In the end, numbers don’t begin to tell the tale of the Alps. Maybe a story can. I was skiing alone at Val d’Isère. In good weather II traveled farther and farther away from town, over the first mountain and through the treeless white sink of its backside. Up over the next ridge, and the next, riding chairlifts and cable cars and finally the surface tows on the Glacier de Pissaillas.
There were few other skiers out this far. One graying gentleman stood out. He had old gear, Sixties style leather boots and long, stiff skis. His technique was out of the Killy era; he looked like he was opening a door with each pole plant and then slipping gracefully down over the threshold. I decided to follow him. Maybe he knew where the really good snow was, the perfect, sun-warmed corn that the French call “velour.”
It was afternoon, and the need to start back, nagged just below the surface. But my man skied ever farther out, away from civilization. Every time we came to a col or pass where a decision had to be made, he turned right, farther away from town.
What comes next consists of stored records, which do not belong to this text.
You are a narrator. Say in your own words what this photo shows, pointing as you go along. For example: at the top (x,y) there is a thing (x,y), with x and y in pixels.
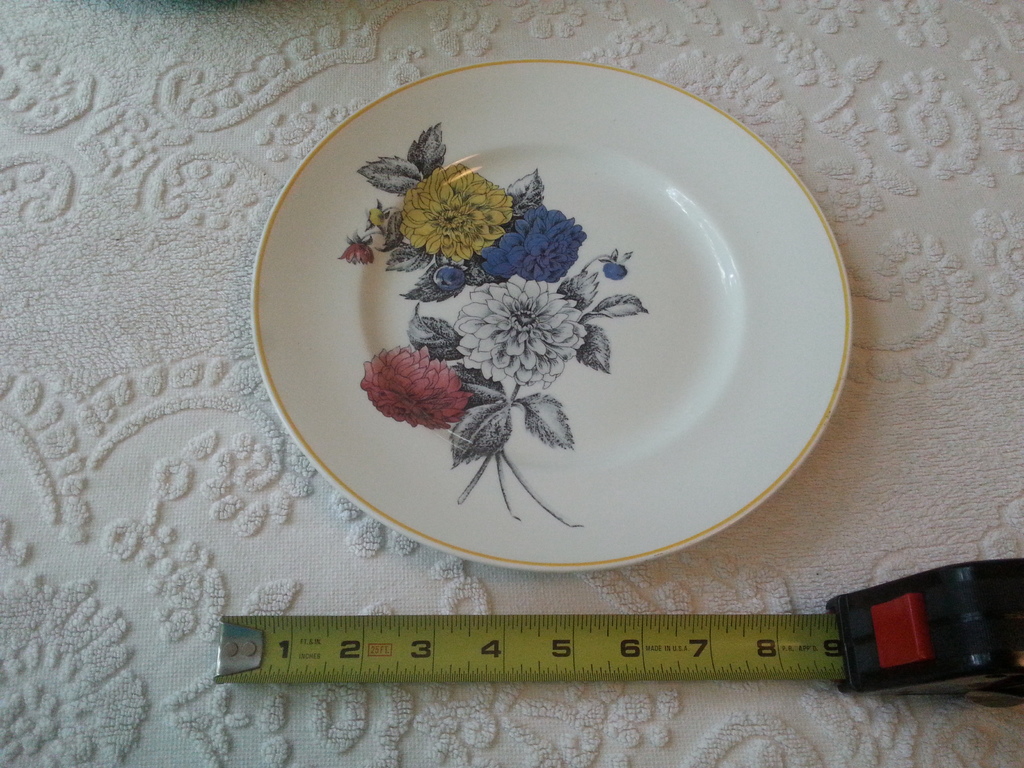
In this image on a table (483,24) there is a plate (571,243). On the plate (591,233) there is a print (470,229) of flowers (477,255). Here there is a measuring tape (467,631). On the table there is a tablecloth (254,557).
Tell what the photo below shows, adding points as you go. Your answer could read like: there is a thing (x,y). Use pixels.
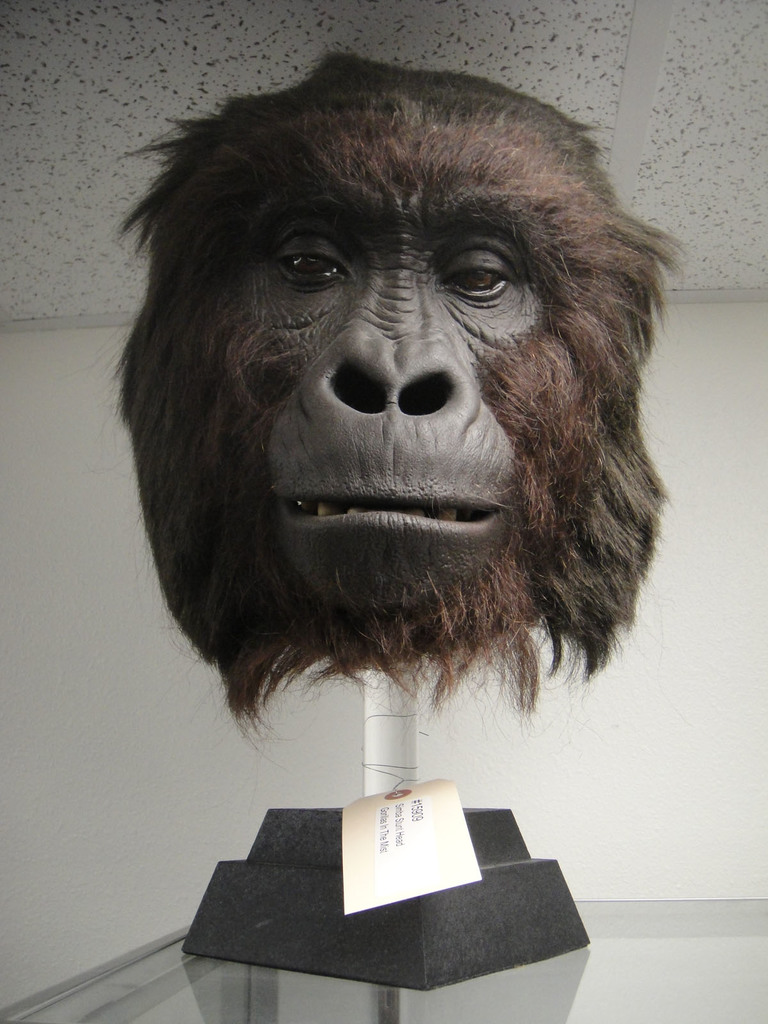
In the center of the image (340,645) there is a head (251,243) of a gorilla (350,278). In the background of the image (58,756) there is wall (589,764). At the bottom of the image (472,979) there is glass (423,1004).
Could I get back to a lift? Or even to a road in the valley? I didn’t know, but I stuck with him, at a distance, out of a perverse faith.
Down and down we went, and just when I thought we would both be lost forever, he arrived at a series of exquisite, wave-like troughs pointing to the valley, their curving sides facing directly into the sun. The snow was perfect, the skiing effortless, like floating through the invincible part of a flying dream.
I lost my man in the shadows down at Le Fornet, a tiny stone village outpost on the road from Val d’Isère. An hour’s descent together over at least four or five miles, and I didn’t have the chance to thank him. I had missed the last lift, too. But there was a bus for the 15-minute ride back to Val. With the peaks lit gold a vertical mile above, it shuttled me home in the gloaming.